[Exercise]
Write out every line of the rows below word for word, leaving out the pictures.

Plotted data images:

──────────────────────────────

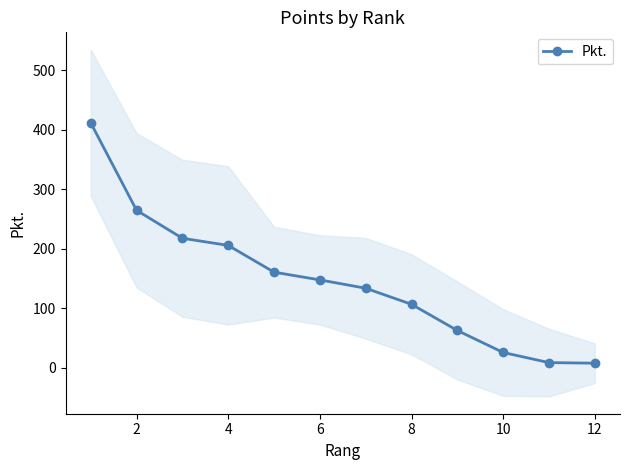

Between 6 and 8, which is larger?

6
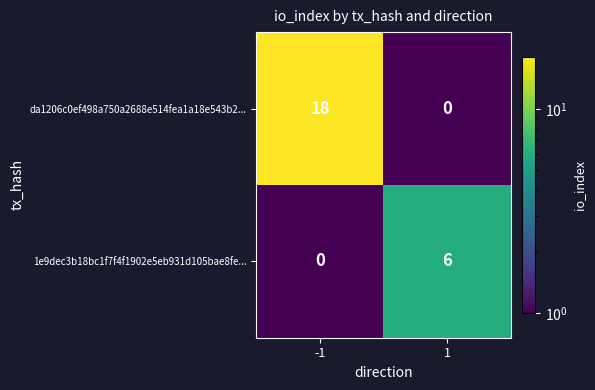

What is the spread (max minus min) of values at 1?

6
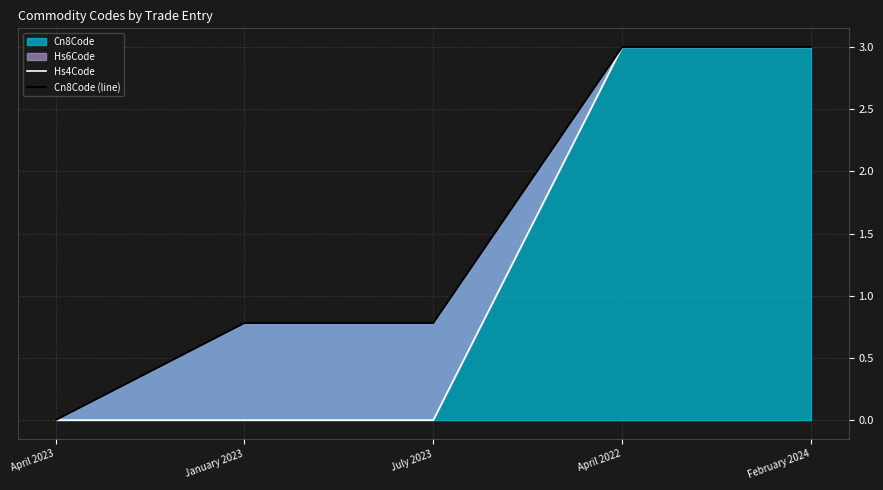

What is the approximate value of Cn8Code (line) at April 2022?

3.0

──────────────────────────────

[Response to this task]
Between 6 and 8, which is larger?

6

What is the spread (max minus min) of values at 1?

6

What is the approximate value of Cn8Code (line) at April 2022?

3.0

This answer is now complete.